SELECTED EXCERPT —
This project now includes a user-friendly web interface powered by Gradio, perfect for non-technical users or quick transcriptions.

Launch Web Interface

uv run python main.py --web

This will start a web server (usually at http://127.0.0.1:7860) where you can:

  • Upload audio files via drag-and-drop or file picker
  • Select Whisper model from dropdown (tiny.en, base.en, small.en, medium.en, large, turbo)
  • Choose language (auto-detect or specific language)
  • Pick output formats (multiple selection: SRT, TXT, JSON, VTT, TSV)
  • Set device preference (auto, CUDA, CPU)
  • Start Transcription directly from the browser

⌨️ Option 2: CLI - Command Line Interface

Prepare Audio Files

Place your audio files in the inputs/ folder:

mkdir inputs
cp english-voice-example.mp3 inputs/

Basic CLI Usage

Using uv (simplest):

uv run main.py --audio english-voice-example.mp3

Advanced CLI Usage

Override specific settings:

uv run main.py --audio english-voice-example.mp3 --model large --language es

Multiple output formats:

uv run main.py --audio english-voice-example.mp3 --formats srt,txt,json,vtt

Translation task:

uv run main.py --audio spanish-audio.mp3 --task translate --language es

Force GPU/CPU usage:

uv run main.py --audio audio.mp3 --device cuda  # Force CUDA
uv run main.py --audio audio.mp3 --device cpu   # Force CPU

Complete configuration override:

uv run python main.py --audio audio-file.wav \
--model medium \
--language bn \
--task transcribe \
--formats srt,txt \
--device auto

CLI Command Line Arguments

python main.py [OPTIONS]

Options:
--web                 Launch web interface instead of CLI mode
--audio FILEPATH      Path to audio file (required for CLI mode)
--model MODEL         Whisper model size (default from .env)

SHORT PROBLEM A —
Say whether each statement below agrees with the transcription tool instructions. Answer yes or no, and quote the deciding words of the text.
(i) The web server usually runs at http://127.0.0.1:7860.
(ii) The --audio option is required when launching the web interface.
(iii) The web interface can produce TSV output.
SHORT PROBLEM B —
Carry on with the transcription tool instructions, starting after their last line.

RECORDED INFORMATION —
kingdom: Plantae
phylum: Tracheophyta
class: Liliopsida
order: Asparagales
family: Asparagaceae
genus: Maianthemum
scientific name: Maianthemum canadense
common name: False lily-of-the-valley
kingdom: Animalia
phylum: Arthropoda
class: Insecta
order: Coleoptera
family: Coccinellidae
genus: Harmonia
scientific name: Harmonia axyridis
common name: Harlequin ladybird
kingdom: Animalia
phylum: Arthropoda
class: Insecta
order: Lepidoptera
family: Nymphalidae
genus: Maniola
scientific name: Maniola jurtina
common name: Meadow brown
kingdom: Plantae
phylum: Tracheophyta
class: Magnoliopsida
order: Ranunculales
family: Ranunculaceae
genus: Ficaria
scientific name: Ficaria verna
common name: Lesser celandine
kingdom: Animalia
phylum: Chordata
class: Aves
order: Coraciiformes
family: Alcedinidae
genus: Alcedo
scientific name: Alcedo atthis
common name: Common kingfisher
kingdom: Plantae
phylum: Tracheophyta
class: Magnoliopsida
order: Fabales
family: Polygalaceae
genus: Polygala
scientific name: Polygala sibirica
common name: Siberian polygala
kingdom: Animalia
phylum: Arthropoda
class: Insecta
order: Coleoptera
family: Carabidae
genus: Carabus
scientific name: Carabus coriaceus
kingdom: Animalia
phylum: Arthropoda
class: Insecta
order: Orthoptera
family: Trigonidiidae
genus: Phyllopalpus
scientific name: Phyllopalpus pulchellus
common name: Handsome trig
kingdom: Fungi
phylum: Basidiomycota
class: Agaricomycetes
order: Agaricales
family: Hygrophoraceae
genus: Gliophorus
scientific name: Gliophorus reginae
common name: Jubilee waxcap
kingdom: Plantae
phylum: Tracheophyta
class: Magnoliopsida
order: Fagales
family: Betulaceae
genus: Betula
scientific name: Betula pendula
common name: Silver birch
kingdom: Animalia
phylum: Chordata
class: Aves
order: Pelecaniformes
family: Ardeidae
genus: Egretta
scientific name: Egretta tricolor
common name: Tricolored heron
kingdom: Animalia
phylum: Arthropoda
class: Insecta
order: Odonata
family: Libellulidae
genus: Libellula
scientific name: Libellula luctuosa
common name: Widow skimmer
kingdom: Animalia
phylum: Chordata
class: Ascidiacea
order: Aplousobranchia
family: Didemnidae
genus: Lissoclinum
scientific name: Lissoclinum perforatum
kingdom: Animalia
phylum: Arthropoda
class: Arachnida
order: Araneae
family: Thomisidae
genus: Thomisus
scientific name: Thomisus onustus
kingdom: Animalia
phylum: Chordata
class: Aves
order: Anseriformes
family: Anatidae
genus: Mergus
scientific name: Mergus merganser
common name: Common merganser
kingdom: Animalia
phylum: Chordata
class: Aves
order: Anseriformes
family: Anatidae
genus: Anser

TASK RESULT A —
(i) Yes: "This will start a web server (usually at http://127.0.0.1:7860)"
(ii) No: "Path to audio file (required for CLI mode)"
(iii) Yes: "Pick output formats (multiple selection: SRT, TXT, JSON, VTT, TSV)"

TASK RESULT B —
--language CODE       Language code (default from .env or auto-detect)
--task TASK           transcribe or translate (default from .env)
--formats FORMATS     Comma-separated formats (default from .env)
--device DEVICE       auto, cuda, or cpu (default from .env)

Dual Interface Benefits

Feature CLI Web Interface
Automation ✅ Perfect for scripts ❌ Manual only
Ease of use ❌ Requires command knowledge ✅ Point and click
Batch processing ✅ Easy with shell scripts ❌ One file at a time
User-friendly ❌ Technical users only ✅ Anyone can use
Remote access ❌ Local only ✅ Can be hosted
Mobile Support ❌ No ✅ Yes
File Management ❌ Manual ✅ Automatic download

Project Structure

whisper-voice-transcription/   # Repo Directory
├── main.py                    # Unified CLI & Web interface
├── transcription_core.py      # Shared transcription logic
├── .env                       # Environment configuration
├── inputs/                    # Place audio files here (optional)
├── outputs/                   # Transcription outputs (auto-created)
│   └── YYYYMMDD_HHMMSS/       # Timestamped folders per run
├── pyproject.toml             # Project dependencies
├── uv.lock                    # uv package lock file
├── bangla-voice-example.mp3   # Sample audio (Bangla)
├── english-voice-example.mp3  # Sample audio (English)
└── README.md                  # This file

⚙️ Configuration

Environment Variables (.env)

Create or modify the .env file to set default values:

WHISPER_MODEL=small.en
WHISPER_LANGUAGE=en
WHISPER_TASK=transcribe
WHISPER_FORMATS=srt,txt,json
WHISPER_DEVICE=auto
GRADIO_SHARE=false

🎵 Whisper Models

Model Sizes & Performance

Size Parameters English-only model Multilingual model Required VRAM Relative speed
tiny 39 M tiny.en tiny ~1 GB ~10x
base 74 M base.en base ~1 GB ~7x
small 244 M small.en small ~2 GB ~4x
medium 769 M medium.en medium ~5 GB ~2x
large 1550 M N/A large ~10 GB 1x
turbo 809 M N/A turbo ~6 GB ~8x

Recommendations

  • English audio: Use .en models for better performance
  • Limited VRAM: Start with tiny or base
  • Best quality: Use large or turbo
  • Balanced: small.en for English, small for multilingual

🗃️ Output Formats

SRT (SubRip)

1
00:00:00,000 --> 00:00:04,000
Hello, this is a sample transcription.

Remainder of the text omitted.